On Wednesday, the Supreme Court will consider arguments in the most important case it has heard on abortion rights in two decades. Whole Woman’s Health vs. Hellerstedt is a challenge by a group of abortion clinics to a 2013 Texas law that requires doctors providing abortions to have admitting privileges at nearby hospitals and directs abortion clinics to meet the safety standards of ambulatory surgical centers. These mandates, though they may at first sound reasonable, will in fact dramatically reduce the ability of Texas women to obtain abortions, and for no sound medical reason. The court should make it clear that this law — like hundreds of others enacted around the country — is an antiabortion measure that has been cynically passed off as a protection for women. The justices should side with the clinics and strike it down.
The court should see [this law] and others like it for what they are -- onerous restrictions masquerading as safeguards that are actually intended to curtail access to abortion.
Few legal rights are the subject of so much intense dispute as abortion. The Supreme Court first recognized a woman’s constitutional right to terminate a pregnancy 43 years ago in Roe vs. Wade. And in a 1992 case — Planned Parenthood vs. Casey — the court ruled further that the state could not place an “undue burden” on a woman seeking an abortion. But what constitutes an undue burden? Are there some restrictions or safeguards that are so important that they trump the inconveniences they create?
What the Supreme Court decides in the Texas case it hears this week will reverberate throughout the nation, where states have, in total, adopted 288 restrictions since 2010, according to the Guttmacher Institute, which researches and advocates for reproductive rights.
Since the portion of the Texas law requiring hospital admitting privileges for abortion providers went into effect, more than half of the state’s 41 abortion clinics have been forced to close. If the entire law is implemented, no more than 10 clinics will remain open, according to the Center for Reproductive Rights, which represents the clinics in the case.
That is lower than the mortality rates for colonoscopies or liposuctions — and those procedures are not required to be performed in surgical centers. Further, say the physicians groups, the percentage of abortions that resulted in major complications was not higher for those performed in office-based clinics than those done in ambulatory surgical centers.
Nor is it necessary for physicians performing abortions to have hospital admitting privileges — which can be difficult to get no matter how competent the doctor is. If there are complications, patients can be seen in emergency rooms, the healthcare providers contend.
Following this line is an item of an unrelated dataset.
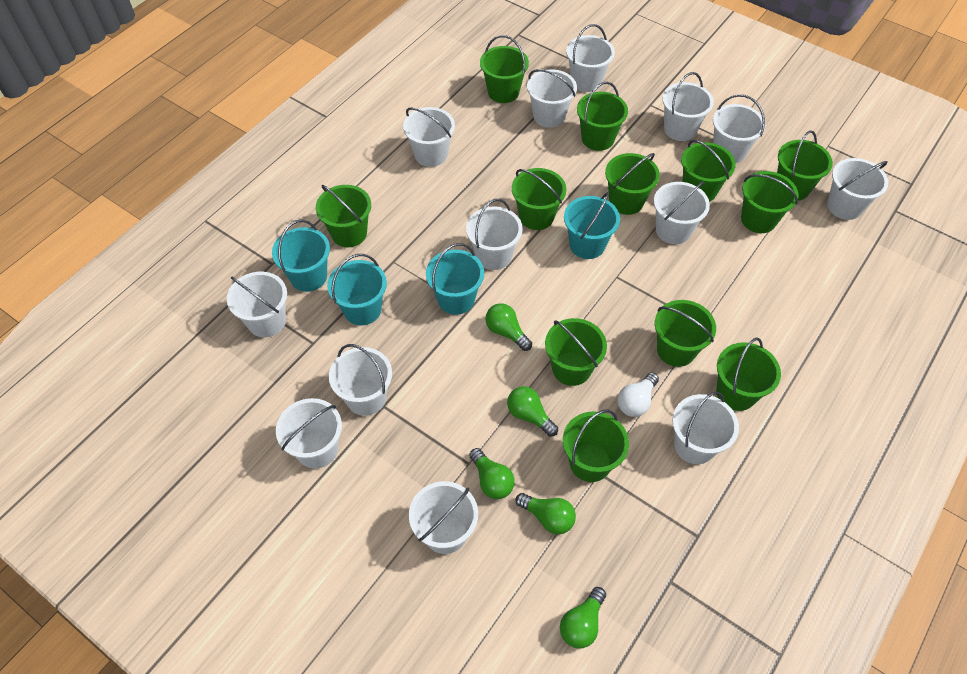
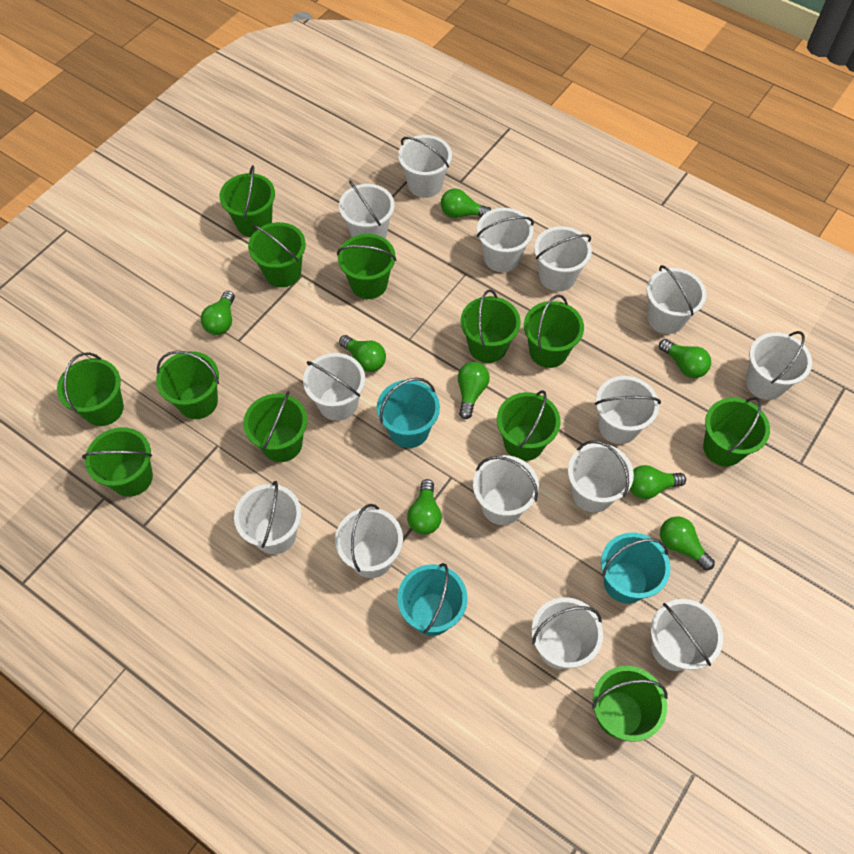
green light bulb: [469,448,515,499] [485,303,532,351] [507,386,558,437] [515,493,576,534] [560,587,606,649] = 5 -> [201,291,235,335] [339,335,386,372] [407,479,442,535] [441,189,491,218] [458,362,490,419] [630,465,686,499] [659,339,711,378] [660,516,715,570] = 8
turquoise bucket: [272,220,330,292] [327,254,387,325] [426,243,484,315] [564,192,620,259] = 4 -> [377,378,440,448] [397,563,468,636] [601,533,670,604] = 3
white bucket: [227,272,287,337] [276,398,342,469] [329,344,392,416] [403,107,455,167] [409,481,478,554] [466,199,523,270] [527,69,577,128] [566,24,615,92] [654,181,710,244] [662,72,714,141] [672,391,739,464] [713,94,765,163] [827,158,888,220] = 13 -> [234,481,302,554] [303,353,365,421] [335,504,403,578] [339,180,395,239] [398,135,452,198] [473,455,539,525] [477,208,534,272] [531,597,603,669] [534,226,592,292] [568,440,634,513] [595,376,661,444] [647,265,706,334] [651,599,723,671] [746,331,812,400] = 14
white light bulb: [617,372,659,417] = 1 -> none = 0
The question for the Supreme Court is whether these unnecessary regulations place substantial obstacles in the way of women seeking abortions in Texas. There are compelling arguments that they do: The law would leave some women in poor, rural parts of the state — the women with the least means to travel — hundreds of miles away from the nearest clinic. And with fewer clinics open, the patient load on each one will increase, forcing women to wait longer into their pregnancies for an appointment. Safe as abortion is, the mortality rate goes up from 0.4 per 100,000 in the first trimester to 1.7 per 100,000 if performed between 13 and 15 weeks and then up to 3.4 per 100,000 if performed between 16 and 20 weeks. Ironically, the law that Texas legislators says is intended to protect women sets up conditions that could make them less safe.
The court should see this Texas law and others like it for what they are — onerous restrictions masquerading as safeguards that are actually intended to curtail access to abortion. They don’t pass constitutional muster. If the court makes that clear enough, that ruling will help dismantle the array of laws in other states.